To be done:
1. Answer these questions using the article about Giuliani's law license suspension, one answer per line, marked as the questions are:
(a) On what date did a New York court suspend Giuliani as a lawyer?
(b) Over what span of months did Giuliani make his false claims about the 2020 election?
(c) Where did Giuliani appear before a group of Arizona legislators on November 30, 2020?
2. Copy out the stretch of the first block of records from the line containing "green line: rotated 36 degrees clockwise" through the line containing "white circle: moved 2 px left, 9 px down", and leave the pictures out of your copy.

Passage shown:
The 10 Lies that Got Rudy Giuliani’s Law License Suspended

Rudy Giuliani repeated ten blatant, made-up lies that were “an immediate threat to the public,” leading a New York court to suspend him as a lawyer on June 24.

He continued to lie even after the Attorney Grievance Committee asked for his suspension for his lying. As a result, Giuliani is expected to be disbarred completely when the case concludes.

It is a humiliating disgrace for a one-time presidential advisor.

Giuliani was making up brazen lies about the 2020 election multiple times on multiple platforms, reaching countless members of the public from November 2020 to April 2021.

“False statements intended to foment a loss of confidence in our elections and the resulting loss of confidence in government generally damage the proper functioning of a free society,” wrote the New York Appellate Court.

  1. Giuliani made false and misleading statements that 10,000, 32,000, or 250,000 “illegal aliens” had voted in Arizona during the 2020 presidential election. Giuliani told these lies to perpetuate his overall narrative that the election had been stolen.

On November 30, 2020, Giuliani appeared before a group of Arizona legislators at the Hyatt Regency Hotel in Phoenix. He admitted during that session that no statewide check on undocumented noncitizens had been performed. In other words, there was no data available from which to draw any conclusion about undocumented noncitizens.

Task data:
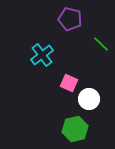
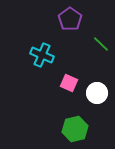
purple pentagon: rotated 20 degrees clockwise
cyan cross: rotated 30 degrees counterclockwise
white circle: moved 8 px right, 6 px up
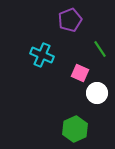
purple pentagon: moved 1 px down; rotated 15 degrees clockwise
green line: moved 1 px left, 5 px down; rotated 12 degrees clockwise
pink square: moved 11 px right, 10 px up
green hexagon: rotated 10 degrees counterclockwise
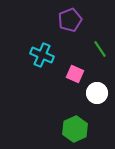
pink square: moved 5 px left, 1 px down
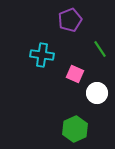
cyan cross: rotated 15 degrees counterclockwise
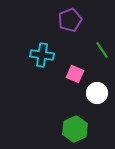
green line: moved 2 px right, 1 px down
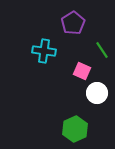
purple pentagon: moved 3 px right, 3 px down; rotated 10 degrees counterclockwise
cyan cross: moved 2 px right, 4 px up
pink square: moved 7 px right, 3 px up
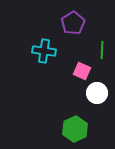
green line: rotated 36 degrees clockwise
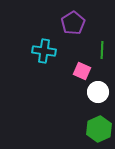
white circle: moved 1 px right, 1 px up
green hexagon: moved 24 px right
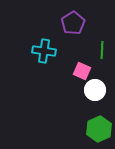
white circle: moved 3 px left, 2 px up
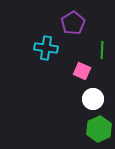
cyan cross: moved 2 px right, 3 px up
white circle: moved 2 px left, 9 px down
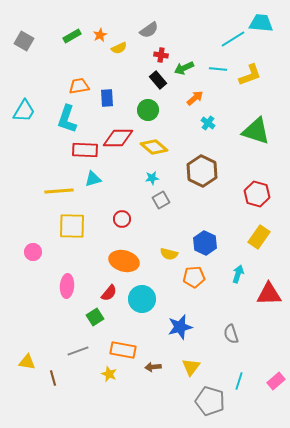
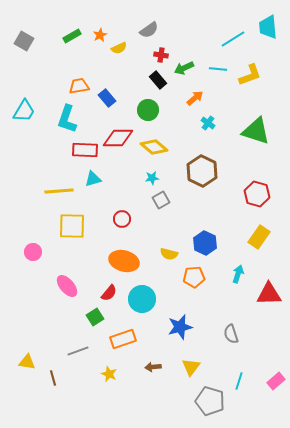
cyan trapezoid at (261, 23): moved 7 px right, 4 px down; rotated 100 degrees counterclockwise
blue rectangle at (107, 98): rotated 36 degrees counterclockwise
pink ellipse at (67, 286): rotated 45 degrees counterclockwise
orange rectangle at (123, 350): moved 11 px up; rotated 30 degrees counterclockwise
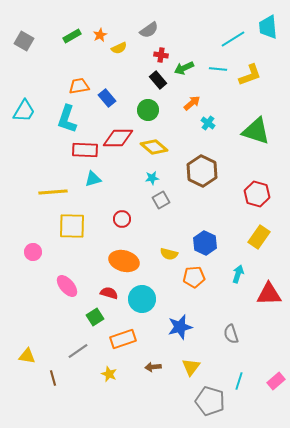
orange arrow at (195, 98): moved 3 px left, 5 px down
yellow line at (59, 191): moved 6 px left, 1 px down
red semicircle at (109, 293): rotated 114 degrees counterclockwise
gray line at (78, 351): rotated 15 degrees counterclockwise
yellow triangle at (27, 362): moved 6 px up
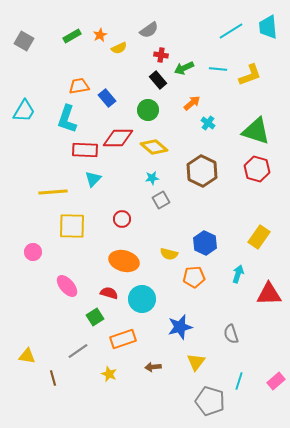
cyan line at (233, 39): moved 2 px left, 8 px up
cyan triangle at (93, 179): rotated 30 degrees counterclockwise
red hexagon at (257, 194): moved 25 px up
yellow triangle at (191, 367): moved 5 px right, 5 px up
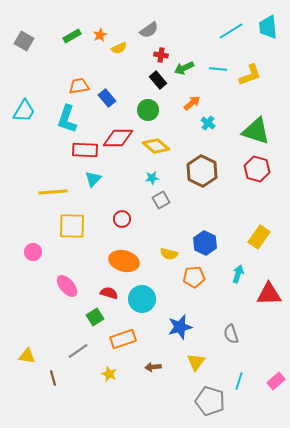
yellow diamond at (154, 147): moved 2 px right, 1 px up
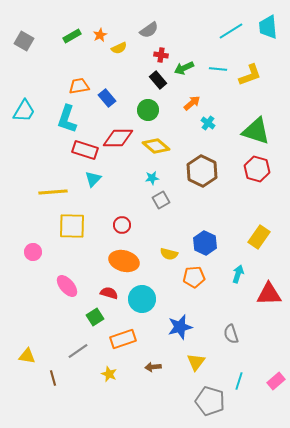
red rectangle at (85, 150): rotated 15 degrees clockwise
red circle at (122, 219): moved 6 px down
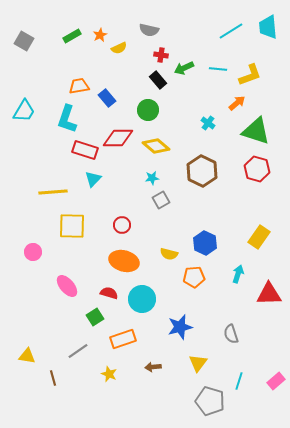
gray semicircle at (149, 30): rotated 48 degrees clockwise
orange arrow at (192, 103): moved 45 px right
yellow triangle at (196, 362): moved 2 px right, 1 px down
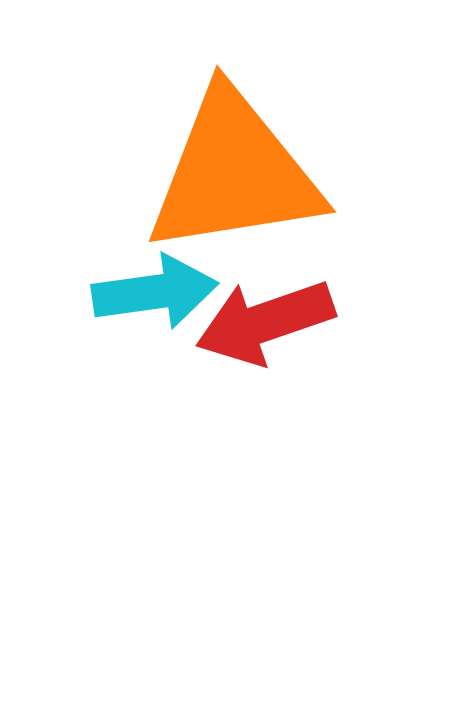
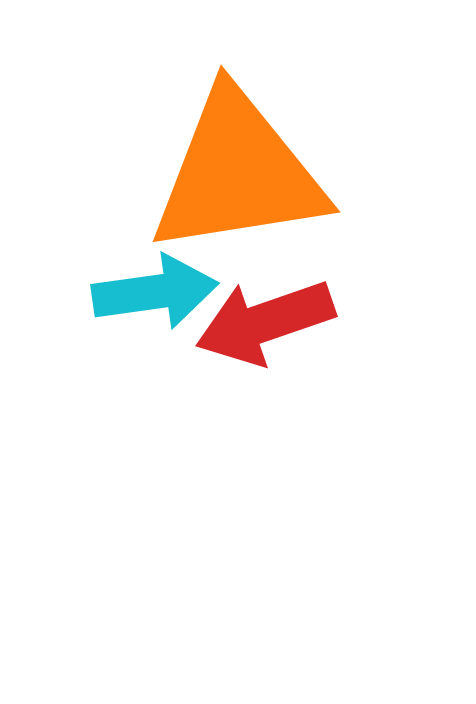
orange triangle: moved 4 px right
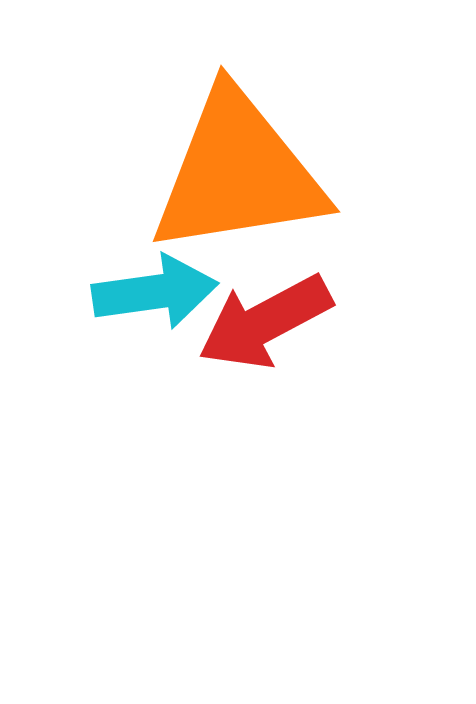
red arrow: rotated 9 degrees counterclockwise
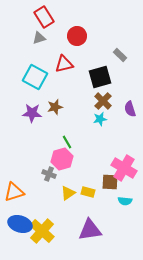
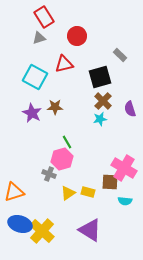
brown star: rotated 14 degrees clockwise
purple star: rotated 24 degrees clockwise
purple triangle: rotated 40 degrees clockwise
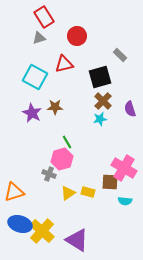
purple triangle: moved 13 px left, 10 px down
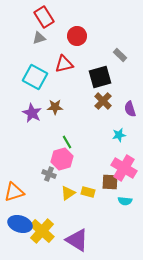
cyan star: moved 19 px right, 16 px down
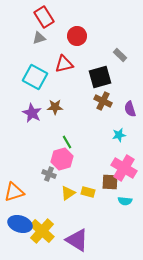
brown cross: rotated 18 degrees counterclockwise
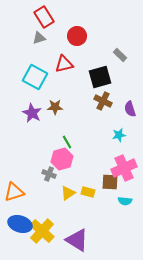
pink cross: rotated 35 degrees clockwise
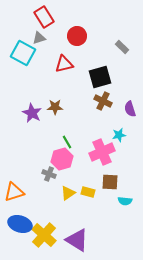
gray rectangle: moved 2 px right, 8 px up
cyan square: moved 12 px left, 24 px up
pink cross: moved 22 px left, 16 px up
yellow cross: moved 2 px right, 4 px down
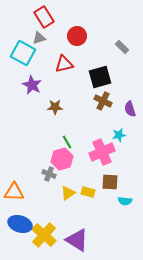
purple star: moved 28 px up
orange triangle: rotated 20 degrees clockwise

---

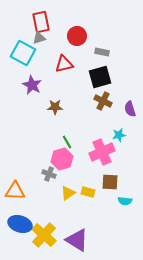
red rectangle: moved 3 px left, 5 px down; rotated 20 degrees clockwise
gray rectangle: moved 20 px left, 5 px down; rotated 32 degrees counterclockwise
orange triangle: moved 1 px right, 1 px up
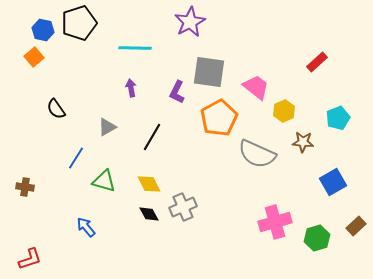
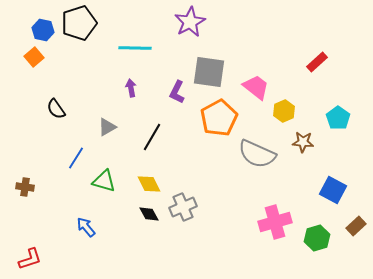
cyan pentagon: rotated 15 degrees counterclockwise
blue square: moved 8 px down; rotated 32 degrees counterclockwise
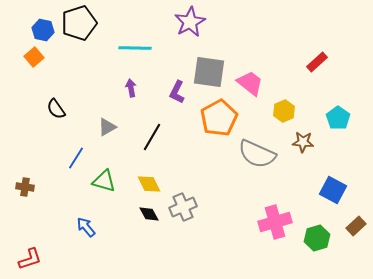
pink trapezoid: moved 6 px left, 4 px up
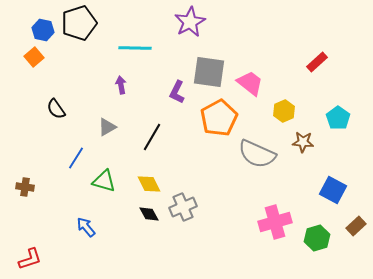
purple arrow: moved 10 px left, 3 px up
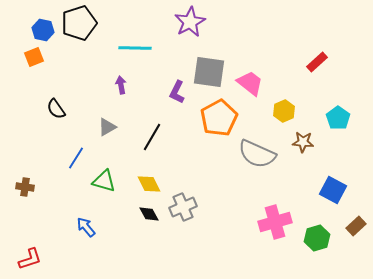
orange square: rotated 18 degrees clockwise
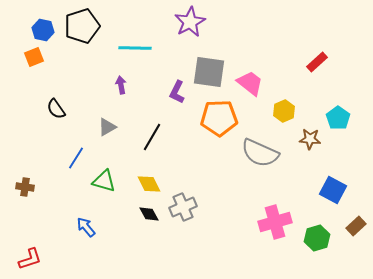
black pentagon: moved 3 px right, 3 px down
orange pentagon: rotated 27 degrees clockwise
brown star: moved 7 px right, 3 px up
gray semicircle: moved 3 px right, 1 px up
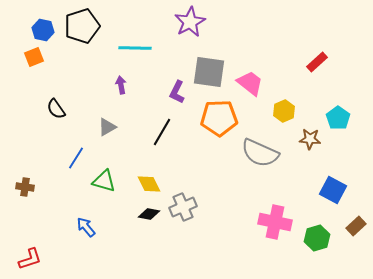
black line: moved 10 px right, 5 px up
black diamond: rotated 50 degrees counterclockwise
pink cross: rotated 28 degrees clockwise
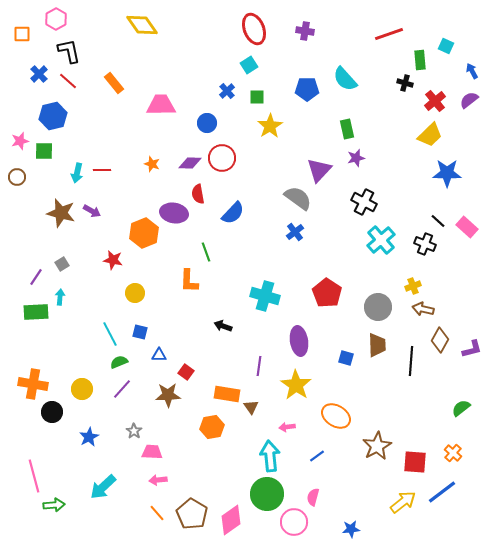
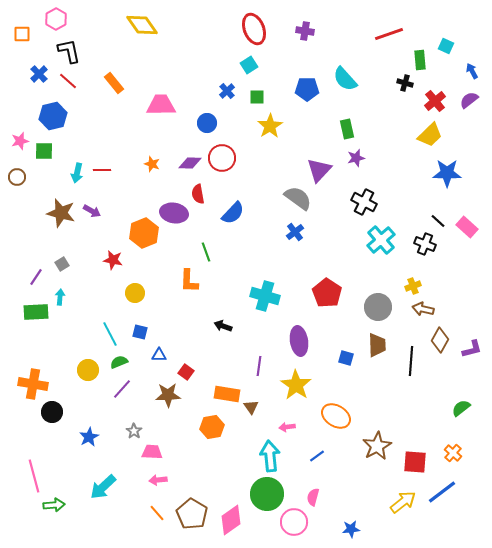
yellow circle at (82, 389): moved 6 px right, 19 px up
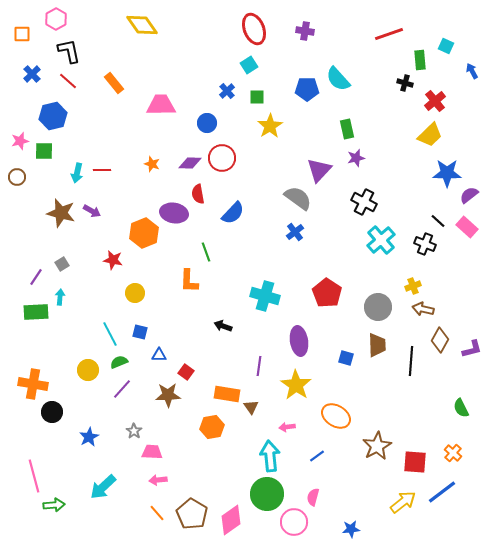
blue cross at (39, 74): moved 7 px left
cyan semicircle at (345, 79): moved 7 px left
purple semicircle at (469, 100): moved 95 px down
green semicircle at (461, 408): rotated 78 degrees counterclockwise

Results by task:
1.
(a) June 24
(b) From November 2020 to April 2021
(c) The Hyatt Regency Hotel in Phoenix

2.
green line: rotated 36 degrees clockwise
white circle: moved 1 px right, 1 px up
green hexagon: moved 24 px right
white circle: moved 3 px left, 2 px up
cyan cross: moved 2 px right, 3 px up
white circle: moved 2 px left, 9 px down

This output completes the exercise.